NPS MedicineWise, an Australian agency that offers independent and evidence-based information on medicines, is to close at the end of 2022 after the federal government decided to cut funding.
For 24 years, NPS MedicineWise has provided education and resources on the best use of medicines and medicine safety to GPs, allied health professionals and the general public in Australia.
“We believe this will turn out to be a poor decision and will make the safe and prudent use of medicines in Australia much more difficult to achieve,” NPS MedicineWise chairman Andrew Knight said in a media statement.1
The organization saw its funding cut in the March 2022 budget as part of the redesign of the Quality Use of Medicine, Diagnostics and Pathology program. After intense lobbying by health and medical groups, the government commissioned the auditing firm Deloitte to carry out a quick review of the decision. However, after receiving this review, the Federal Minister for Health and Aging Services, Mark Butler, decided to go ahead with the plan.
The decision “is a huge step backwards,” said Barbara Mintzes, associate professor at the University of Sydney’s Charles Perkins Center and Faculty of Pharmacy. She told BMJ“The main concern is that doctors and patients will find it harder to access independent, evidence-based information they know they can trust. NPS MedicineWise has built a network of credibility and trust.
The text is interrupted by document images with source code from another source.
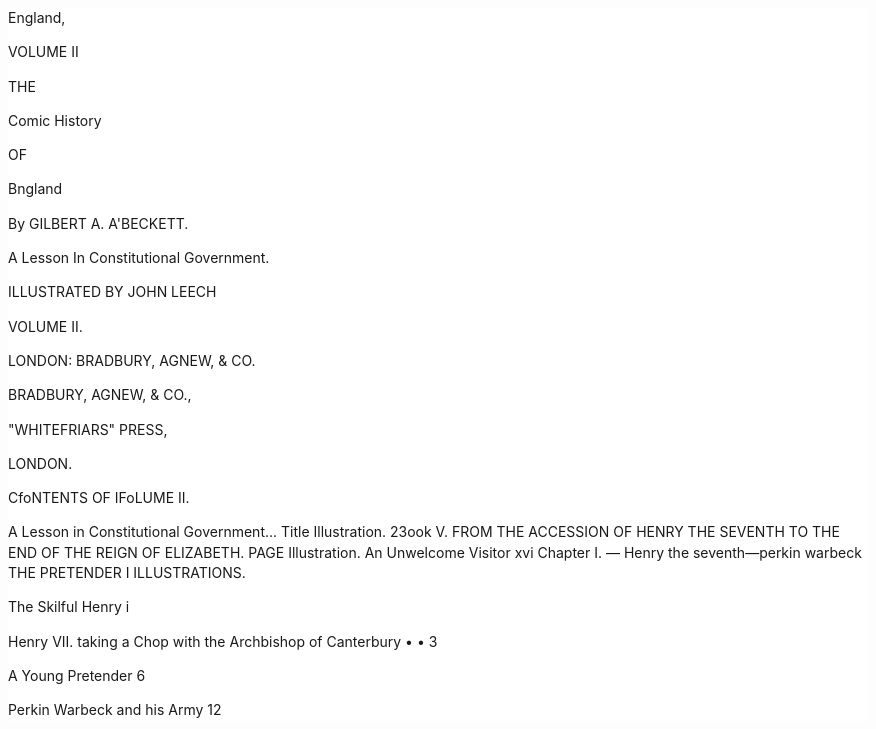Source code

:  




  
  England,  
  
  
  VOLUME II

  
  THE  
  
  
  Comic History  
  
  
  OF  
  
  
  Bngland  
  
  
  By GILBERT A. A'BECKETT.  
  
  
  A Lesson In Constitutional Government.  
  
  
  ILLUSTRATED BY JOHN LEECH  
  
  
  VOLUME II.  
  
  
  LONDON: BRADBURY, AGNEW, & CO.



  
  BRADBURY, AGNEW, & CO.,  
  
  
  "WHITEFRIARS" PRESS,  
  
  
  LONDON.

  
  CfoNTENTS OF IFoLUME II.


A Lesson in Constitutional Government... Title Illustration.
23ook V.
FROM THE ACCESSION OF HENRY THE SEVENTH TO THE END OF
THE REIGN OF ELIZABETH.
PAGE
Illustration. An Unwelcome Visitor xvi
Chapter I. — Henry the seventh—perkin warbeck
THE PRETENDER I
ILLUSTRATIONS.

The Skilful Henry i

Henry VII. taking a Chop with the Archbishop of Canterbury • • 3

A Young Pretender 6

Perkin Warbeck and his Army 12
Mintzes said that when NPS MedicineWise was first established, a key goal was continued programmatic support for high-quality medication use. “The experience with individual programs has been that they are not as effective, often requiring sustained and repeated interventions to improve prescribing and medication use,” she said.
Great global advantage
The Australian Commission for Health Safety and Quality will take over some of NPS MedicineWise’s operations, while other services will be outsourced. Mintzes said, however, that the commission was mainly mandated to work in hospitals rather than in health care and had other types of expertise.
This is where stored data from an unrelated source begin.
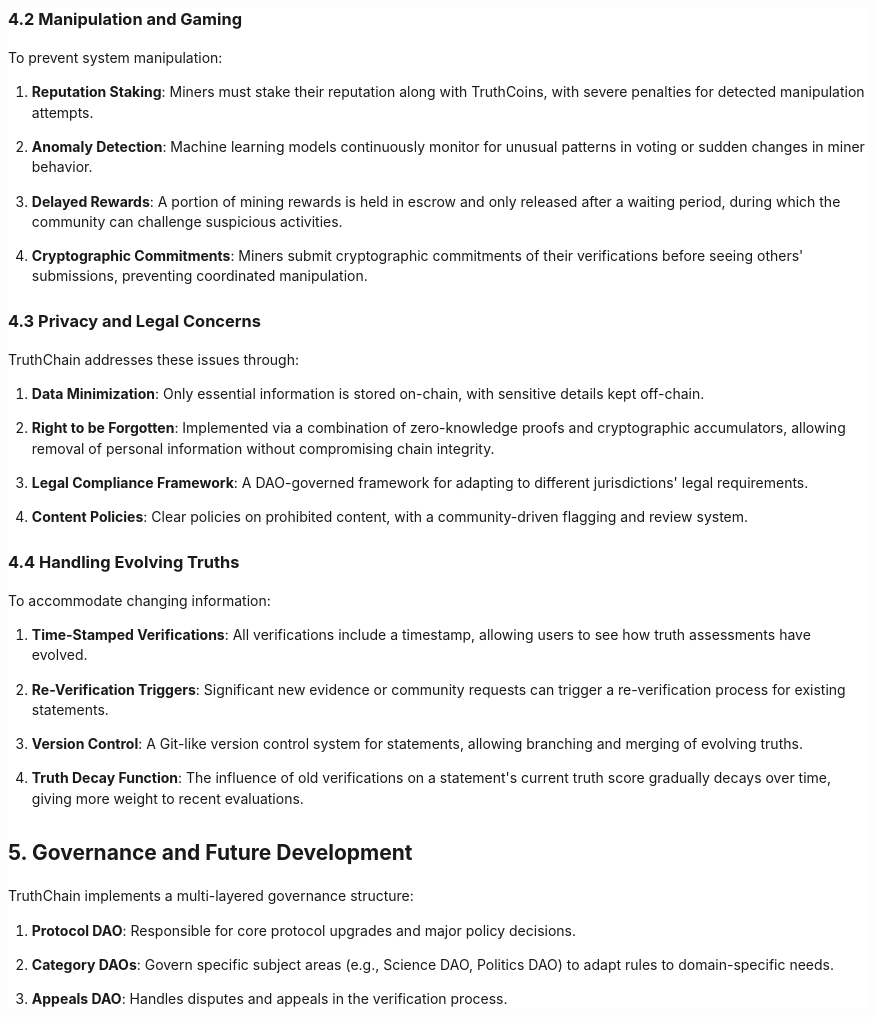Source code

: ### 4.2 Manipulation and Gaming

To prevent system manipulation:

1. **Reputation Staking**: Miners must stake their reputation along with TruthCoins, with severe penalties for detected manipulation attempts.

2. **Anomaly Detection**: Machine learning models continuously monitor for unusual patterns in voting or sudden changes in miner behavior.

3. **Delayed Rewards**: A portion of mining rewards is held in escrow and only released after a waiting period, during which the community can challenge suspicious activities.

4. **Cryptographic Commitments**: Miners submit cryptographic commitments of their verifications before seeing others' submissions, preventing coordinated manipulation.

### 4.3 Privacy and Legal Concerns

TruthChain addresses these issues through:

1. **Data Minimization**: Only essential information is stored on-chain, with sensitive details kept off-chain.

2. **Right to be Forgotten**: Implemented via a combination of zero-knowledge proofs and cryptographic accumulators, allowing removal of personal information without compromising chain integrity.

3. **Legal Compliance Framework**: A DAO-governed framework for adapting to different jurisdictions' legal requirements.

4. **Content Policies**: Clear policies on prohibited content, with a community-driven flagging and review system.

### 4.4 Handling Evolving Truths

To accommodate changing information:

1. **Time-Stamped Verifications**: All verifications include a timestamp, allowing users to see how truth assessments have evolved.

2. **Re-Verification Triggers**: Significant new evidence or community requests can trigger a re-verification process for existing statements.

3. **Version Control**: A Git-like version control system for statements, allowing branching and merging of evolving truths.

4. **Truth Decay Function**: The influence of old verifications on a statement's current truth score gradually decays over time, giving more weight to recent evaluations.

## 5. Governance and Future Development

TruthChain implements a multi-layered governance structure:

1. **Protocol DAO**: Responsible for core protocol upgrades and major policy decisions.

2. **Category DAOs**: Govern specific subject areas (e.g., Science DAO, Politics DAO) to adapt rules to domain-specific needs.

3. **Appeals DAO**: Handles disputes and appeals in the verification process.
She said it was not clear which NPS MedicineWise jobs would be outsourced and which would be dropped altogether. For example, it is not clear what will happen to the Choosing Wisely campaign or its educational modules for medical and pharmacy students and continuing education. Mintzes added: “There has been a wall of silence surrounding the funding of NPS MedicineWise, which creates a huge amount of uncertainty.
Mintzes, who moved to Australia from Canada in 2015, said BMJ, “Those of us who work on drug policy in Canada have dreamed for years of this comprehensive public support for independent drug information and education. In Australia, no one has to rely on a marketer for information about medicines.
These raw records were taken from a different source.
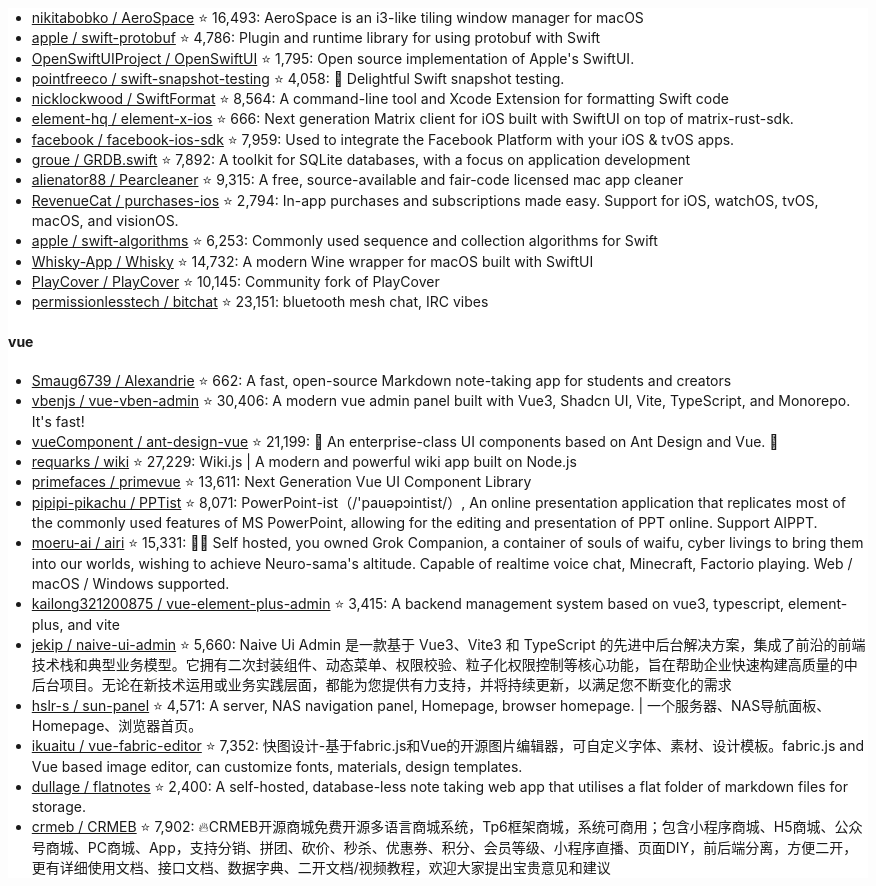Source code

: * [nikitabobko / AeroSpace](https://github.com/nikitabobko/AeroSpace) ⭐ 16,493: AeroSpace is an i3-like tiling window manager for macOS
* [apple / swift-protobuf](https://github.com/apple/swift-protobuf) ⭐ 4,786: Plugin and runtime library for using protobuf with Swift
* [OpenSwiftUIProject / OpenSwiftUI](https://github.com/OpenSwiftUIProject/OpenSwiftUI) ⭐ 1,795: Open source implementation of Apple's SwiftUI.
* [pointfreeco / swift-snapshot-testing](https://github.com/pointfreeco/swift-snapshot-testing) ⭐ 4,058: 📸 Delightful Swift snapshot testing.
* [nicklockwood / SwiftFormat](https://github.com/nicklockwood/SwiftFormat) ⭐ 8,564: A command-line tool and Xcode Extension for formatting Swift code
* [element-hq / element-x-ios](https://github.com/element-hq/element-x-ios) ⭐ 666: Next generation Matrix client for iOS built with SwiftUI on top of matrix-rust-sdk.
* [facebook / facebook-ios-sdk](https://github.com/facebook/facebook-ios-sdk) ⭐ 7,959: Used to integrate the Facebook Platform with your iOS & tvOS apps.
* [groue / GRDB.swift](https://github.com/groue/GRDB.swift) ⭐ 7,892: A toolkit for SQLite databases, with a focus on application development
* [alienator88 / Pearcleaner](https://github.com/alienator88/Pearcleaner) ⭐ 9,315: A free, source-available and fair-code licensed mac app cleaner
* [RevenueCat / purchases-ios](https://github.com/RevenueCat/purchases-ios) ⭐ 2,794: In-app purchases and subscriptions made easy. Support for iOS, watchOS, tvOS, macOS, and visionOS.
* [apple / swift-algorithms](https://github.com/apple/swift-algorithms) ⭐ 6,253: Commonly used sequence and collection algorithms for Swift
* [Whisky-App / Whisky](https://github.com/Whisky-App/Whisky) ⭐ 14,732: A modern Wine wrapper for macOS built with SwiftUI
* [PlayCover / PlayCover](https://github.com/PlayCover/PlayCover) ⭐ 10,145: Community fork of PlayCover
* [permissionlesstech / bitchat](https://github.com/permissionlesstech/bitchat) ⭐ 23,151: bluetooth mesh chat, IRC vibes

#### vue
* [Smaug6739 / Alexandrie](https://github.com/Smaug6739/Alexandrie) ⭐ 662: A fast, open-source Markdown note-taking app for students and creators
* [vbenjs / vue-vben-admin](https://github.com/vbenjs/vue-vben-admin) ⭐ 30,406: A modern vue admin panel built with Vue3, Shadcn UI, Vite, TypeScript, and Monorepo. It's fast!
* [vueComponent / ant-design-vue](https://github.com/vueComponent/ant-design-vue) ⭐ 21,199: 🌈 An enterprise-class UI components based on Ant Design and Vue. 🐜
* [requarks / wiki](https://github.com/requarks/wiki) ⭐ 27,229: Wiki.js | A modern and powerful wiki app built on Node.js
* [primefaces / primevue](https://github.com/primefaces/primevue) ⭐ 13,611: Next Generation Vue UI Component Library
* [pipipi-pikachu / PPTist](https://github.com/pipipi-pikachu/PPTist) ⭐ 8,071: PowerPoint-ist（/'pauəpɔintist/）, An online presentation application that replicates most of the commonly used features of MS PowerPoint, allowing for the editing and presentation of PPT online. Support AIPPT.
* [moeru-ai / airi](https://github.com/moeru-ai/airi) ⭐ 15,331: 💖🧸 Self hosted, you owned Grok Companion, a container of souls of waifu, cyber livings to bring them into our worlds, wishing to achieve Neuro-sama's altitude. Capable of realtime voice chat, Minecraft, Factorio playing. Web / macOS / Windows supported.
* [kailong321200875 / vue-element-plus-admin](https://github.com/kailong321200875/vue-element-plus-admin) ⭐ 3,415: A backend management system based on vue3, typescript, element-plus, and vite
* [jekip / naive-ui-admin](https://github.com/jekip/naive-ui-admin) ⭐ 5,660: Naive Ui Admin 是一款基于 Vue3、Vite3 和 TypeScript 的先进中后台解决方案，集成了前沿的前端技术栈和典型业务模型。它拥有二次封装组件、动态菜单、权限校验、粒子化权限控制等核心功能，旨在帮助企业快速构建高质量的中后台项目。无论在新技术运用或业务实践层面，都能为您提供有力支持，并将持续更新，以满足您不断变化的需求
* [hslr-s / sun-panel](https://github.com/hslr-s/sun-panel) ⭐ 4,571: A server, NAS navigation panel, Homepage, browser homepage. | 一个服务器、NAS导航面板、Homepage、浏览器首页。
* [ikuaitu / vue-fabric-editor](https://github.com/ikuaitu/vue-fabric-editor) ⭐ 7,352: 快图设计-基于fabric.js和Vue的开源图片编辑器，可自定义字体、素材、设计模板。fabric.js and Vue based image editor, can customize fonts, materials, design templates.
* [dullage / flatnotes](https://github.com/dullage/flatnotes) ⭐ 2,400: A self-hosted, database-less note taking web app that utilises a flat folder of markdown files for storage.
* [crmeb / CRMEB](https://github.com/crmeb/CRMEB) ⭐ 7,902: 🔥CRMEB开源商城免费开源多语言商城系统，Tp6框架商城，系统可商用；包含小程序商城、H5商城、公众号商城、PC商城、App，支持分销、拼团、砍价、秒杀、优惠券、积分、会员等级、小程序直播、页面DIY，前后端分离，方便二开，更有详细使用文档、接口文档、数据字典、二开文档/视频教程，欢迎大家提出宝贵意见和建议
“Australia has had a major advantage internationally in having NPS MedicineWise as a ‘one-stop shop’ for user-friendly, up-to-date, evidence-based information on medicines.” It’s very sad to think that we are losing this.”
NPS MedicineWise said its programs and resources reached all GPs and a third of residential care homes across Australia and had made significant and demonstrable improvements in the health of Australians, including by reducing drug-related harm, cancer, stroke and other major outcomes. cardiovascular diseases.
It said in a statement, “The agency has delivered a net return on investment of more than 2:1 to the federal government by delivering over $1.1 billion [£620m; €710m; US$710m] in direct savings for the Pharmaceutical Benefits Scheme (PBS) and the Medicare Benefits Scheme (MBS).”